Finally, the effects of copaiba essential oil on neuronal signaling pathways described herein provide critical information for future design of therapeutic applications. First, copaiba essential oil exhibited a fast-acting mechanism, exerting maximal effects on neuronal signaling pathways within 30 min of treatment. Identification of this unique characteristic could assist in selection of dosing frequency and evaluation of the pharmacokinetics of copaiba essential oil. Second, the effects of copaiba essential oil on neuronal signaling pathways were mediated by CB2. This observation is consistent with the existing literature and supports the suitability of copaiba essential oil for pain relief and anti-inflammatory therapeutic applications [32]. Third, copaiba essential oil exerted differential effects on the pI3K/Akt/mTOR signaling pathway in different cell types. This novel observation suggests that systematic characterization of the effects of copaiba essential oil in various tissues is necessary to select the most suitable route of administration. Finally, nanofluidic protein PTM profiling permitted precise and quantitative measurement of the effects of copaiba essential oil on neuronal signaling pathways. Future integration of nanofluidic protein PTM profiling and chemical composition analysis could improve the quality control of copaiba essential oil by identifying permissible chemical variations that do not affect its biological activities. The proven capabilities of nanofluidic protein PTM profiling technology, including its ultrasensitivity, high reproducibility, high throughput and automatic operation [14,15], will be invaluable for preclinical quality testing and clinical evaluation of the pharmacodynamics of copaiba essential oil.

4. Materials and Methods

4.1. Copaiba Essential Oil

Ten copaiba essential oil batches with different batch numbers were obtained from dōTERRA International (Pleasant Grove, UT, USA). The terpene compositions of the copaiba essential oil batches are listed in Table 1. Copaiba essential oil with batch number 180437 was randomly selected to study the effects of this oil on neuronal signaling pathways.

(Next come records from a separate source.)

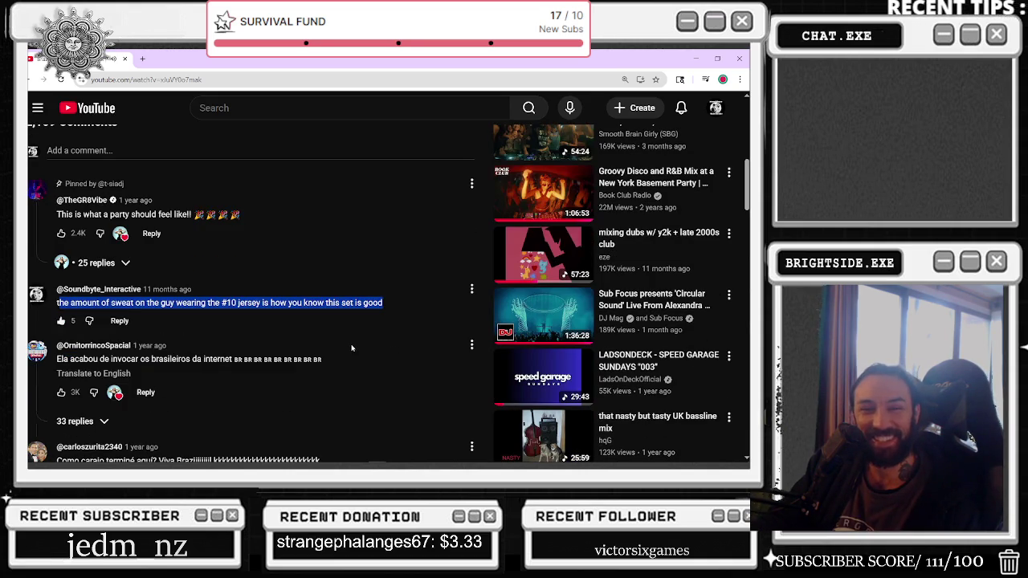
{"action": "left_click", "coordinate": [219, 302]}
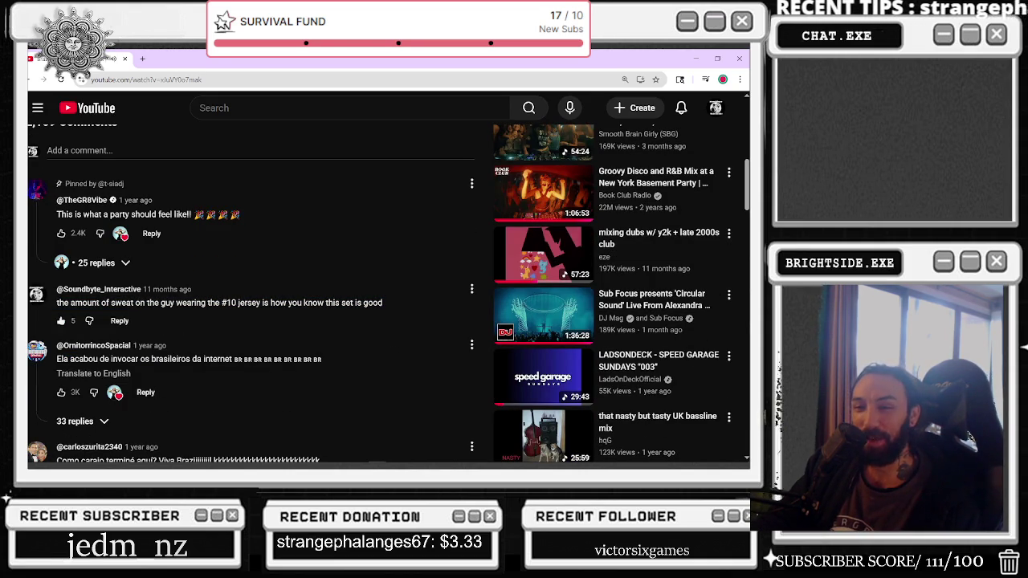
{"action": "mouse_move", "coordinate": [110, 303]}
{"action": "left_mouse_down"}
{"action": "mouse_move", "coordinate": [384, 303]}
{"action": "mouse_move", "coordinate": [196, 303]}
{"action": "left_mouse_up"}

4.2. GC–MS Method for Copaiba Essential Oil Analysis

The chemical composition of copaiba essential oil was analyzed using a gas chromatograph (Agilent 6890N, Santa Clara, CA, USA) coupled with a mass spectrometer (Agilent 5973 Network). The samples were loaded with an automatic injector (Agilent 7683). Sample preparation consisted of dissolving 0.02 mL of copaiba essential oil in 1.0 mL of hexane. Each sample injection was repeated three times. An Agilent DB-5MS capillary column with a length and diameter of 30 m and 0.25 mm, respectively, was used. The stationary phase film thickness was 0.25 μm. The flow rate of the carrier gas, nitrogen, was 1.2 mL/min. The temperatures of the injector, ion source, and quadrupole were 250 °C, 230 °C, and 150 °C, respectively. Samples of 3 μL were injected in split mode (40:1). The analyses were carried out in scan mode over an m/z range of 40–500. The time of analyte allocation was 52 min. The column temperature program was 40 °C for 3 min followed by 80 °C for 2 min, 120 °C for 5 min, 200 °C for 2 min, and 250 °C for another 2 min. ChemStation software was used to collect and process the data. The compounds in the samples were identified by comparing the mass spectra with standard spectra from the NIST 2014 library. Retention indices were determined. Compounds with mass spectra showing more than 95% conformity with the standard library spectra were considered. To confirm the identification, the retention indices of the analyzed compounds were compared with the literature. The relative content percentages of the analyzed compounds were based on the peak area of the total ionic current of all compounds present in each sample.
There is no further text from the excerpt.